Но всё было без толку. Нужные, приличествующие случаю фразы не находились, упорно ускользали от него, в последний момент соскакивали с языка и забывались. А вместо них в голову отчего-то лезли и буквально просились на язык совсем другие речи – посторонние, случайные, совершенно не идущие к делу.

Гоша был близок к отчаянию. Такое, на его памяти, с ним происходило едва ли не впервые в жизни. Обычно в подобных ситуациях – при знакомстве и общении с девушками, даже очень красивыми и неприступными – он не терялся, не лез за словом в карман и не ударял в грязь лицом, держался спокойно и уверенно, порой даже нагловато (что, как правило, приносило положительный результат). И вот вдруг ни с того ни с сего такое позорное фиаско! Прям хоть под землю проваливайся от стыда.

Растерянный и сконфуженный, мгновенно утративший свой всегдашний боевой задор, так часто толкавший его на всевозможные сомнительные подвиги и авантюры, он сидел как на иголках, почти не шевелясь и не смея взглянуть на свою соседку, опасаясь увидеть на её лице надменно-презрительное или – что, пожалуй, ещё хуже – снисходительно-жалостливое выражение – и то и другое, увы, вполне заслуженное им. Он лишь сопел, пыхтел и потел, то и дело смахивая рукой бежавшие по его красному, пышущему жаром лицу тоненькие горячие струйки и слегка поматывая, точно китайский болванчик, внезапно отяжелевшей, будто наполненной туманом головой. И всё пытался вспомнить так хорошо известные ему, часто и не без успеха употреблявшиеся им в похожих случаях, обычно буквально отскакивавшие от языка выражения и обороты, уместные при первой встрече и попытке сближения с незнакомыми девицами.

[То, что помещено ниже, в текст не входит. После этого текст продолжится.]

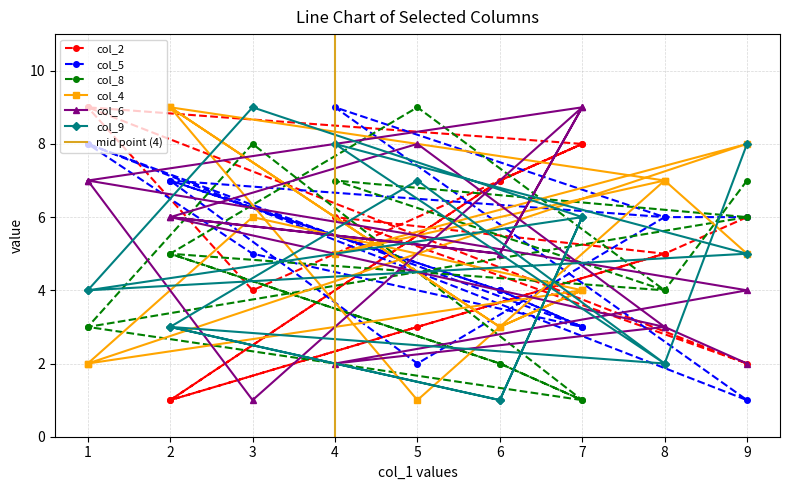

What is the spread (max minus min) of values at 1?

7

Наконец, потеряв надежду отыскать нужные слова, которые могли бы спасти положение, отчаявшийся и униженный, Гоша подумывал уже сделать то, чего, кажется, никогда ещё не делал в подобных обстоятельствах, а именно: спастись бегством, покинуть поле боя, где он, не сделав ни единого выстрела, потерпел сокрушительное и постыдное поражение.

Однако в самый последний момент, когда он, так и не произнеся ни звука и угрюмо уставившись в землю, собирался молча встать и убраться отсюда не солоно хлебавши, совершенно неожиданно пришла помощь, причём оттуда, откуда он её совсем не ждал. Возле его уха внезапно раздался негромкий, чуть низковатый грудной голос, от которого у него по телу пробежала лёгкая дрожь:

– Хочешь сигаретку?

Чуть вздрогнув от неожиданности и слегка покосившись на нежданно-негаданно подавшую голос незнакомку, Гоша с трудом проглотил застрявший в горле комок и глухо, будто не своим голосом, пробормотал:

– Нет, спасибо… Не курю…

– А что так? – с тонкой усмешкой спросила она, доставая из своей сумочки пачку «винстон» и зажигалку. – Спортсмен, что ли?

Гоша качнул головой, в очередной раз смахнул со лба капельки пота и с запинкой произнёс:

– Д-да, типа того… Балуюсь немного.

Девушка щёлкнула зажигалкой, закурила и, впервые с некоторым интересом, без прежнего равнодушия и холодности, окинув взглядом его крепкую подтянутую фигуру, полюбопытствовала:

– А каким спортом занимаешься?

– Ну-у… раньше боксом, – вполголоса, чуть растягивая слова, ответил он. – Теперь плаванием.

– А с боксом что же? Бросил?

Гоша, под благотворным влиянием своей собеседницы понемногу приходя в себя после недавнего оцепенения и постепенно обретая свою обычную непосредственность и уверенность в себе, решился наконец взглянуть на неё в упор и, стараясь придать голосу твёрдость и силу, проговорил:

– Да, с боксом пришлось расстаться. После боя с одним товарищем, который закончился для меня нокаутом и сотрясением мозга, я понял, что это не моё. И занялся более безобидным спортом… Впрочем, Кличко из меня, скорее всего, всё равно бы не вышло. Так что и жалеть не о чем. – Прибавив это, он вздохнул и немного погрустнел, словно, вопреки своему заверению, всё же жалел о чём-то.